_Parts of the exercise_.
**a.** List every column name in capital letters that appears in the storm data report.
**b.** Write out the part of the storm data report from "Here, we clean" to "they’ve been tidied." word for word.

begin Passage given

This report describes the relationship in the United States between severe weather events and their impact on population health and the economy. The data below is from the NOAA Storm Database, which contains data for 48 official weather events (as described here) and measures the number of fatalities, the amount of property damage, and the amount of crop damage inflicted by each event. This analysis found that certain events such as tornadoes and floods have a relatively low number of fatalities and property or crop damage per event, but the number of times they happen far exceeds others events. Meanwhile there are certain events, such as hurricanes especially, which happen a relatively low number of times but inflict a large number of fatalities and a large amount of property and crop damage per event.
if (!file.exists("stormdata.csv.bz2")) {
datalocation <- "https://d396qusza40orc.cloudfront.net/repdata%2Fdata%2FStormData.csv.bz2"
download.file(datalocation, "stormdata.csv.bz2")
}
library(readr)
dat <- read_csv("stormdata.csv.bz2", col_types = paste(rep("c", 37), collapse = ""))
Here, we clean up the BGN_DATE to only show the date in yyyy-mm-dd format.
suppressMessages(library(lubridate))
dat$BGN_DATE <- mdy(gsub(" .*","",dat$BGN_DATE))
The PROPDMGEXP column represents exponent values for the PROPDMG column, but it is riddled with inconsistencies. The following removes rows with certain values, converts certain values to their numeric values, and creates a new PROPDMGLONG column that multiplies PROPDMG by the new PROPDMGEXP column. Credit to figuring out these values goes to the work done here. Does the same for CROPDMG and CROPDMGEXP, and creates a CROPDMGLONG column for the product of those columns once they’ve been tidied.

end Passage given
begin Data excerpts

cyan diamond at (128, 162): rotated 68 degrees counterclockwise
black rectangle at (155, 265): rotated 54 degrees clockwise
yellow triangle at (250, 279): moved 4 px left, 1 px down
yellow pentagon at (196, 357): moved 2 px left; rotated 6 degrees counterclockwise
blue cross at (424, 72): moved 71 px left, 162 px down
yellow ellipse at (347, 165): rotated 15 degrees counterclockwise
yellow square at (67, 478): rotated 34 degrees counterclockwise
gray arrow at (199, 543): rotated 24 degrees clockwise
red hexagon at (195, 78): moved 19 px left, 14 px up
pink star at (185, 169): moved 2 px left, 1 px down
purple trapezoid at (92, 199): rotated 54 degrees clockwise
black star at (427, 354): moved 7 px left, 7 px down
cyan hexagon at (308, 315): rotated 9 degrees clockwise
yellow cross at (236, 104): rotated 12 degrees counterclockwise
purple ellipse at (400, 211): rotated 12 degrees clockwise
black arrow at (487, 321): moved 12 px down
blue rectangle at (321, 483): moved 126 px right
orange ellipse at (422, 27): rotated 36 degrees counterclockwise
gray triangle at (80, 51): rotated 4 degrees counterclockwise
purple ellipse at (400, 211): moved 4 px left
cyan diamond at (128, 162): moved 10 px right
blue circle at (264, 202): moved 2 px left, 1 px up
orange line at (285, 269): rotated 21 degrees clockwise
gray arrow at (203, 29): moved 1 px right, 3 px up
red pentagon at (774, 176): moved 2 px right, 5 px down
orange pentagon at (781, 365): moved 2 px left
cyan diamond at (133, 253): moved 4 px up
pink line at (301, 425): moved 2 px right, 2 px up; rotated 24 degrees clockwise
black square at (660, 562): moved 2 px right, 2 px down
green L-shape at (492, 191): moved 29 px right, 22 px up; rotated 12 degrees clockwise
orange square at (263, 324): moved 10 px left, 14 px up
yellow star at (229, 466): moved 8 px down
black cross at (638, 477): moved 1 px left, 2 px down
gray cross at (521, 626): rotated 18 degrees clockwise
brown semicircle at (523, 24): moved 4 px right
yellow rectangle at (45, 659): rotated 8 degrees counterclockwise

end Data excerpts

_Problem solutions_.
**a.** BGN_DATE, PROPDMGEXP, PROPDMG, PROPDMGLONG, CROPDMG, CROPDMGEXP, CROPDMGLONG

**b.**
Here, we clean up the BGN_DATE to only show the date in yyyy-mm-dd format.
suppressMessages(library(lubridate))
dat$BGN_DATE <- mdy(gsub(" .*","",dat$BGN_DATE))
The PROPDMGEXP column represents exponent values for the PROPDMG column, but it is riddled with inconsistencies. The following removes rows with certain values, converts certain values to their numeric values, and creates a new PROPDMGLONG column that multiplies PROPDMG by the new PROPDMGEXP column. Credit to figuring out these values goes to the work done here. Does the same for CROPDMG and CROPDMGEXP, and creates a CROPDMGLONG column for the product of those columns once they’ve been tidied.